Lori Goergen of Plymouth, MN
A mother of seven who uses running as a way to manage her narcolepsy.
In her words: “In 2006 I started to experience incredible bouts of daytime sleepiness. These were debilitating episodes that forced me to pull over and nap in my car multiple times per day. I blamed these on being a busy mom with newborn twins, plus five others, and working full-time. In 2011, I had my first episode of sleep paralysis. With the urging from family and friends, a sleep study appointment was made and my diagnosis of narcolepsy was given. He encouraged me to take up running 30 minutes a day. I got my marching orders and have found that just doing that, regardless of how fatigued I am, makes my day manageable. Running clears my head, gets my endorphins going and allows me to actually live my life.”
Louise Lockett of Richmond, VA
A run coach whose own running experiences inspired her to share the love of running with others.
In her words: “My eating and activity habits took a nosedive after grad school in 2009. Standing at a tall 4 feet, 11 inches, I was quickly becoming an Oompa Loompa. As a high school track athlete, I turned to what I knew to get life and health in check—signed up for my first half marathon. Two and a half hot, unyielding hours later, I finished victorious, and my lifestyle forever changed. Distance running revealed not only physical strength, but also a warrior spirit capable of dealing with any setback. Such a gift is too good not to share. I’ve coached for Girls On The Run, Black Girls RUN!, our local 8K and 10K training teams and became Group Fitness Instructor–certified and teach a free fitness class. This passion for active living has led me to switch careers and join Sports Backers’ Bike Walk RVA to advocate for bikeable, walkable, runnable streets for all in the greater Richmond, Va., region.”

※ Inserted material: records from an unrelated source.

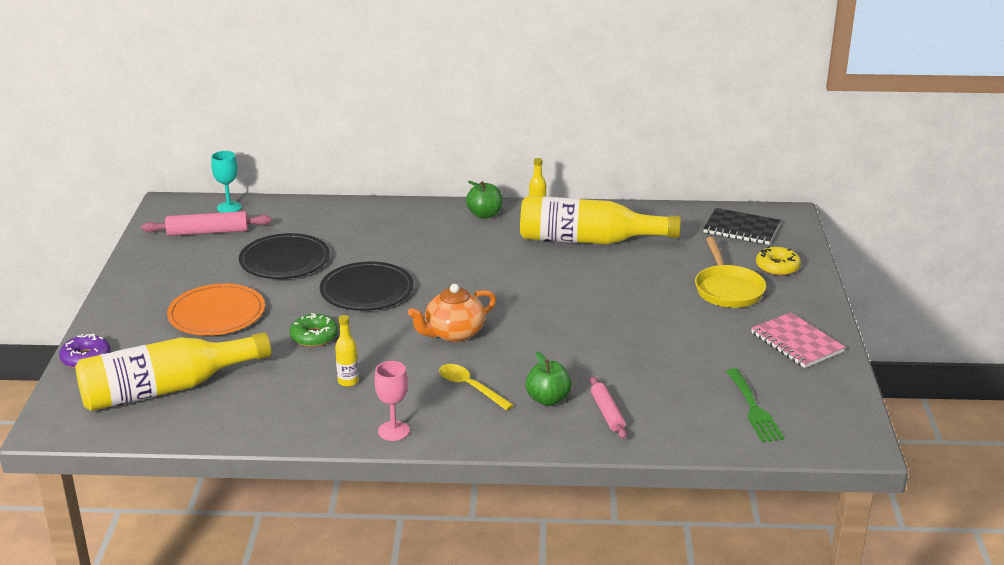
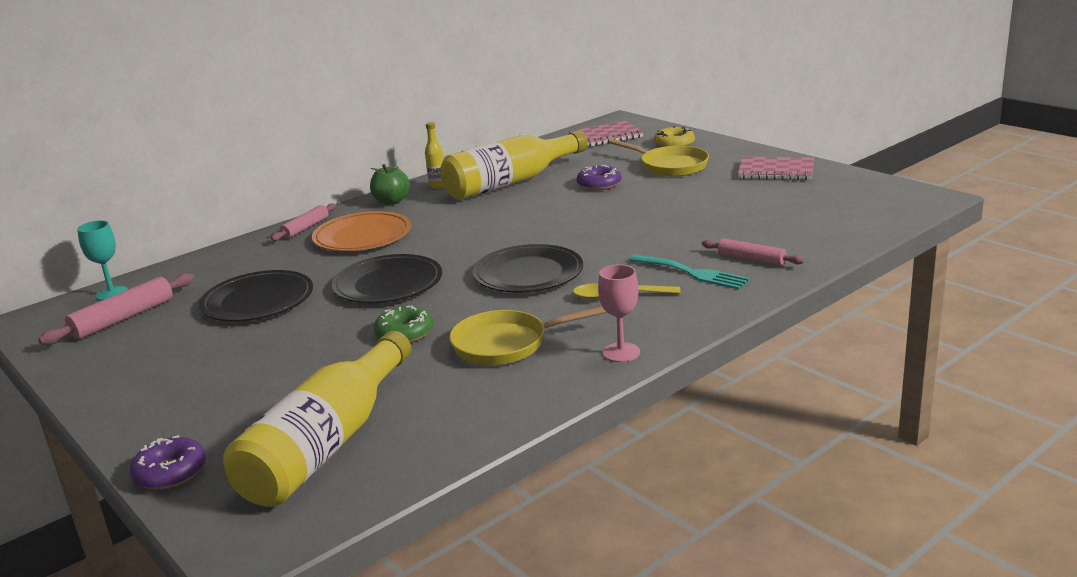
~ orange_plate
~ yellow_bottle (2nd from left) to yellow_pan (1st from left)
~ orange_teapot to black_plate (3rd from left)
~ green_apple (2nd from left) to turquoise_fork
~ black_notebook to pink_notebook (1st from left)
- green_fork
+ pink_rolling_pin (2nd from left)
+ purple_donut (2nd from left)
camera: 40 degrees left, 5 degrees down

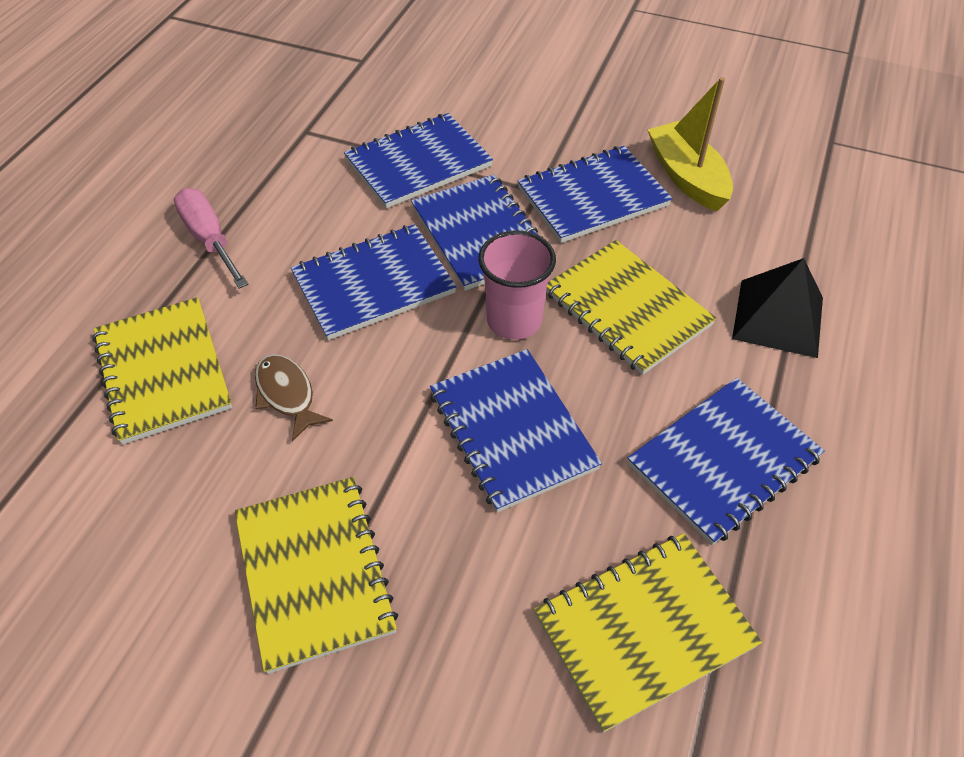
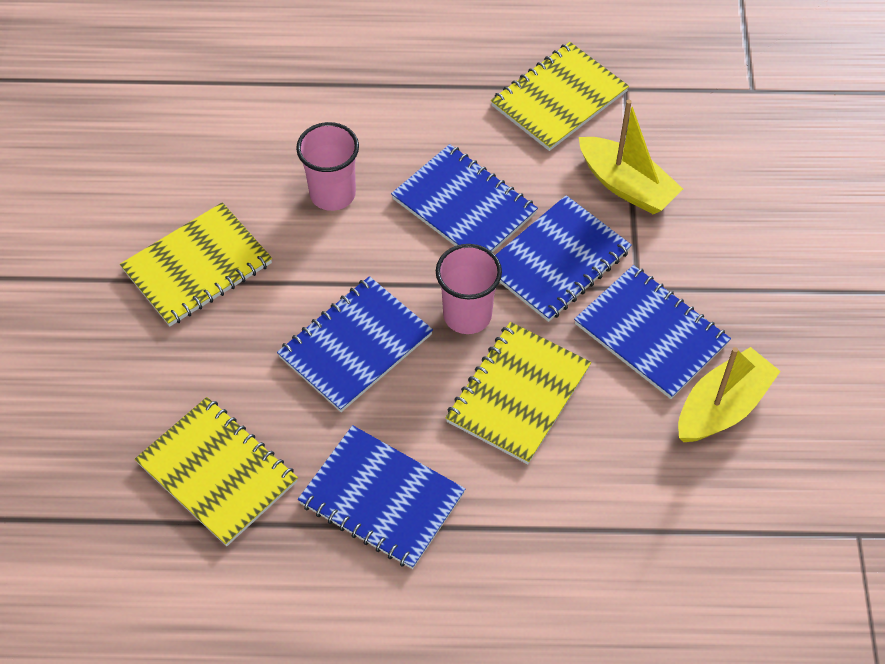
~ yellow_notebook (1st from left in the first image) to yellow_notebook (4th from left)
- pink_screwdriver
~ brown_fish to pink_cup (1st from left)
~ blue_notebook (2nd from left) to yellow_boat (1st from left)
- black_pyramid
camera: 70 degrees right, 5 degrees up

Nicole Merriman of Plainfield, IL
A hair colorist from Chicagoland who has used running to overcome a lifetime of odds stacked against her.
In her words: “Loving running, I started half-marathon training in the fall of 2016. Shortly after, a neurological problem cost me total use of my legs. Confined to a wheelchair, I wasn’t supposed to run again. Against all odds, I started running again in January 2017. A month later, I suffered a devastating knee injury in a near-death auto accident. I was determined to beat the odds again—something I’ve been doing since birth. Running is my life’s greatest sense of determination and accomplishment; I run because I shouldn’t be able to and to remind myself I’m lucky to be alive!”
Melissa Hughes of Scott Township, PA
A Navy veteran who struggles with PTSD and runs with her service dog.
In her words: “After getting out of the Navy, I battled depression and anxiety from PTSD. Running has helped me to regain confidence and focus on positive, healthy habits. My service dog, Jäger, runs with me in every race! To date, we have finished numerous 5K and 10K events, along with three half marathons, the latest being the Navy-Air Force Half in D.C. This has also helped me to get out and speak to new people and to encourage them to overcome their own disabilities.”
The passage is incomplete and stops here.